Enfermeira prepara injeção para aplicar em adolescente de 12 anos, que arregaça a manga da camisa. Logo atrás, um senhor observa o gesto
Vacinação de adolescentes de 12 a 14 anos começou em São Paulo no dia 6 de setembro - Rivaldo Gomes - 6.set.2021/Folhapress

Embora essa lógica tenha o seu valor na prática clínica cotidiana, ela não é a mais adequada para o enfrentamento de uma doença que não afeta uma pessoa de cada vez, mas que, na verdade, está descontrolada (pandêmica), como o coronavírus. Nesses casos, precisamos compreender as estratégias de proteção coletiva.

E poucas estratégias de proteção coletiva são tão efetivas quanto a vacinação. Quanto mais gente imunizada, menos o vírus consegue circular. Quanto menos o vírus circula, menor a quantidade de pessoas que ficam doentes. Em outras palavras, a pessoa vacinada não protege apenas a si própria, mas protege a população inteira.

Profissionais com uma visão clínica, individualista, pensam na vacinação exclusiva ou prioritariamente para pessoas em maior risco de desenvolverem casos graves da doença. Profissionais com uma visão populacional, coletiva, pensam na imunização para todos, para reduzir a circulação do vírus.

Nesse contexto, a suspensão da vacinação contra Covid-19 entre os adolescentes é uma atrocidade. Na ótica da saúde pública, a imunização dos milhões de adolescentes brasileiros ajudará, e muito, a reduzir a circulação do vírus, protegendo a saúde de crianças, adultos, idosos e pessoas com sistema imunológico comprometido. Vacinar os adolescentes não é uma estratégia para proteger somente os adolescentes: vacinar os adolescentes é uma estratégia para proteger a todos.

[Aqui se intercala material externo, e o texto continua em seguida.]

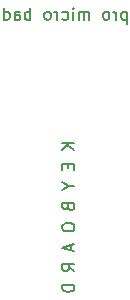
<source format=gbr>
G04 #@! TF.GenerationSoftware,KiCad,Pcbnew,(5.1.7)-1*
G04 #@! TF.CreationDate,2021-03-17T14:13:32-05:00*
G04 #@! TF.ProjectId,keyboard,6b657962-6f61-4726-942e-6b696361645f,rev?*
G04 #@! TF.SameCoordinates,Original*
G04 #@! TF.FileFunction,Legend,Bot*
G04 #@! TF.FilePolarity,Positive*
%FSLAX46Y46*%
G04 Gerber Fmt 4.6, Leading zero omitted, Abs format (unit mm)*
G04 Created by KiCad (PCBNEW (5.1.7)-1) date 2021-03-17 14:13:32*
%MOMM*%
%LPD*%
G01*
G04 APERTURE LIST*
%ADD10C,0.150000*%
G04 APERTURE END LIST*
D10*
X316552380Y-169338095D02*
X315552380Y-169338095D01*
X316552380Y-169909523D02*
X315980952Y-169480952D01*
X315552380Y-169909523D02*
X316123809Y-169338095D01*
X316028571Y-171100000D02*
X316028571Y-171433333D01*
X316552380Y-171576190D02*
X316552380Y-171100000D01*
X315552380Y-171100000D01*
X315552380Y-171576190D01*
X316076190Y-172957142D02*
X316552380Y-172957142D01*
X315552380Y-172623809D02*
X316076190Y-172957142D01*
X315552380Y-173290476D01*
X316028571Y-174719047D02*
X316076190Y-174861904D01*
X316123809Y-174909523D01*
X316219047Y-174957142D01*
X316361904Y-174957142D01*
X316457142Y-174909523D01*
X316504761Y-174861904D01*
X316552380Y-174766666D01*
X316552380Y-174385714D01*
X315552380Y-174385714D01*
X315552380Y-174719047D01*
X315600000Y-174814285D01*
X315647619Y-174861904D01*
X315742857Y-174909523D01*
X315838095Y-174909523D01*
X315933333Y-174861904D01*
X315980952Y-174814285D01*
X316028571Y-174719047D01*
X316028571Y-174385714D01*
X315552380Y-176338095D02*
X315552380Y-176528571D01*
X315600000Y-176623809D01*
X315695238Y-176719047D01*
X315885714Y-176766666D01*
X316219047Y-176766666D01*
X316409523Y-176719047D01*
X316504761Y-176623809D01*
X316552380Y-176528571D01*
X316552380Y-176338095D01*
X316504761Y-176242857D01*
X316409523Y-176147619D01*
X316219047Y-176100000D01*
X315885714Y-176100000D01*
X315695238Y-176147619D01*
X315600000Y-176242857D01*
X315552380Y-176338095D01*
X316266666Y-177909523D02*
X316266666Y-178385714D01*
X316552380Y-177814285D02*
X315552380Y-178147619D01*
X316552380Y-178480952D01*
X316552380Y-180147619D02*
X316076190Y-179814285D01*
X316552380Y-179576190D02*
X315552380Y-179576190D01*
X315552380Y-179957142D01*
X315600000Y-180052380D01*
X315647619Y-180100000D01*
X315742857Y-180147619D01*
X315885714Y-180147619D01*
X315980952Y-180100000D01*
X316028571Y-180052380D01*
X316076190Y-179957142D01*
X316076190Y-179576190D01*
X316552380Y-181338095D02*
X315552380Y-181338095D01*
X315552380Y-181576190D01*
X315600000Y-181719047D01*
X315695238Y-181814285D01*
X315790476Y-181861904D01*
X315980952Y-181909523D01*
X316123809Y-181909523D01*
X316314285Y-181861904D01*
X316409523Y-181814285D01*
X316504761Y-181719047D01*
X316552380Y-181576190D01*
X316552380Y-181338095D01*
X320990476Y-158185714D02*
X320990476Y-159185714D01*
X320990476Y-158233333D02*
X320895238Y-158185714D01*
X320704761Y-158185714D01*
X320609523Y-158233333D01*
X320561904Y-158280952D01*
X320514285Y-158376190D01*
X320514285Y-158661904D01*
X320561904Y-158757142D01*
X320609523Y-158804761D01*
X320704761Y-158852380D01*
X320895238Y-158852380D01*
X320990476Y-158804761D01*
X320085714Y-158852380D02*
X320085714Y-158185714D01*
X320085714Y-158376190D02*
X320038095Y-158280952D01*
X319990476Y-158233333D01*
X319895238Y-158185714D01*
X319800000Y-158185714D01*
X319323809Y-158852380D02*
X319419047Y-158804761D01*
X319466666Y-158757142D01*
X319514285Y-158661904D01*
X319514285Y-158376190D01*
X319466666Y-158280952D01*
X319419047Y-158233333D01*
X319323809Y-158185714D01*
X319180952Y-158185714D01*
X319085714Y-158233333D01*
X319038095Y-158280952D01*
X318990476Y-158376190D01*
X318990476Y-158661904D01*
X319038095Y-158757142D01*
X319085714Y-158804761D01*
X319180952Y-158852380D01*
X319323809Y-158852380D01*
X317800000Y-158852380D02*
X317800000Y-158185714D01*
X317800000Y-158280952D02*
X317752380Y-158233333D01*
X317657142Y-158185714D01*
X317514285Y-158185714D01*
X317419047Y-158233333D01*
X317371428Y-158328571D01*
X317371428Y-158852380D01*
X317371428Y-158328571D02*
X317323809Y-158233333D01*
X317228571Y-158185714D01*
X317085714Y-158185714D01*
X316990476Y-158233333D01*
X316942857Y-158328571D01*
X316942857Y-158852380D01*
X316466666Y-158852380D02*
X316466666Y-158185714D01*
X316466666Y-157852380D02*
X316514285Y-157900000D01*
X316466666Y-157947619D01*
X316419047Y-157900000D01*
X316466666Y-157852380D01*
X316466666Y-157947619D01*
X315561904Y-158804761D02*
X315657142Y-158852380D01*
X315847619Y-158852380D01*
X315942857Y-158804761D01*
X315990476Y-158757142D01*
X316038095Y-158661904D01*
X316038095Y-158376190D01*
X315990476Y-158280952D01*
X315942857Y-158233333D01*
X315847619Y-158185714D01*
X315657142Y-158185714D01*
X315561904Y-158233333D01*
X315133333Y-158852380D02*
X315133333Y-158185714D01*
X315133333Y-158376190D02*
X315085714Y-158280952D01*
X315038095Y-158233333D01*
X314942857Y-158185714D01*
X314847619Y-158185714D01*
X314371428Y-158852380D02*
X314466666Y-158804761D01*
X314514285Y-158757142D01*
X314561904Y-158661904D01*
X314561904Y-158376190D01*
X314514285Y-158280952D01*
X314466666Y-158233333D01*
X314371428Y-158185714D01*
X314228571Y-158185714D01*
X314133333Y-158233333D01*
X314085714Y-158280952D01*
X314038095Y-158376190D01*
X314038095Y-158661904D01*
X314085714Y-158757142D01*
X314133333Y-158804761D01*
X314228571Y-158852380D01*
X314371428Y-158852380D01*
X312847619Y-158852380D02*
X312847619Y-157852380D01*
X312847619Y-158233333D02*
X312752380Y-158185714D01*
X312561904Y-158185714D01*
X312466666Y-158233333D01*
X312419047Y-158280952D01*
X312371428Y-158376190D01*
X312371428Y-158661904D01*
X312419047Y-158757142D01*
X312466666Y-158804761D01*
X312561904Y-158852380D01*
X312752380Y-158852380D01*
X312847619Y-158804761D01*
X311514285Y-158852380D02*
X311514285Y-158328571D01*
X311561904Y-158233333D01*
X311657142Y-158185714D01*
X311847619Y-158185714D01*
X311942857Y-158233333D01*
X311514285Y-158804761D02*
X311609523Y-158852380D01*
X311847619Y-158852380D01*
X311942857Y-158804761D01*
X311990476Y-158709523D01*
X311990476Y-158614285D01*
X311942857Y-158519047D01*
X311847619Y-158471428D01*
X311609523Y-158471428D01*
X311514285Y-158423809D01*
X310609523Y-158852380D02*
X310609523Y-157852380D01*
X310609523Y-158804761D02*
X310704761Y-158852380D01*
X310895238Y-158852380D01*
X310990476Y-158804761D01*
X311038095Y-158757142D01*
X311085714Y-158661904D01*
X311085714Y-158376190D01*
X311038095Y-158280952D01*
X310990476Y-158233333D01*
X310895238Y-158185714D01*
X310704761Y-158185714D01*
X310609523Y-158233333D01*
M02*

</source>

Nesse contexto, a suspensão da imunização entre os adolescentes brasileiros expõe o Ministério da Saúde: mentira ou negacionismo?

Se a justificativa real para a suspensão é a ausência de vacinas, fica evidente que o ministério mentiu, e mente reiteradamente, ao dizer que o Brasil tem doses de sobra para imunizar toda a sua população.

Se a justificativa oficial é verdadeira, ou seja, o ministério não vê benefícios em vacinar os adolescentes, trata-se de um caso grave de negacionismo, gerado por uma visão clínica, individualista de um problema que é coletivo.

Qualquer que seja a verdadeira razão, o anúncio feito essa semana pelo ministro da Saúde é errado e lamentável. Para piorar, o Brasil ainda teve que aturar o comportamento inadequado, debochado e negacionista do ministro da Saúde na coletiva de imprensa realizada pela manhã e na live com o presidente realizada à noite. Um ministro que, pela manhã, gera pânico em pais e mães ao comentar irresponsavelmente sobre a segurança das vacinas para adolescentes e, à noite, ouve calado a um deboche preconceituoso do presidente sobre uma vacina amplamente usada no país não está à altura de ocupar o cargo mais elevado na estrutura de saúde do país.

Aguardamos ansiosamente que o ministro volte a ser mais médico e menos político, e anuncie logo a retomada da vacinação entre adolescentes. As famílias brasileiras esperam por esse anúncio e por um pedido de desculpas, sr. ministro.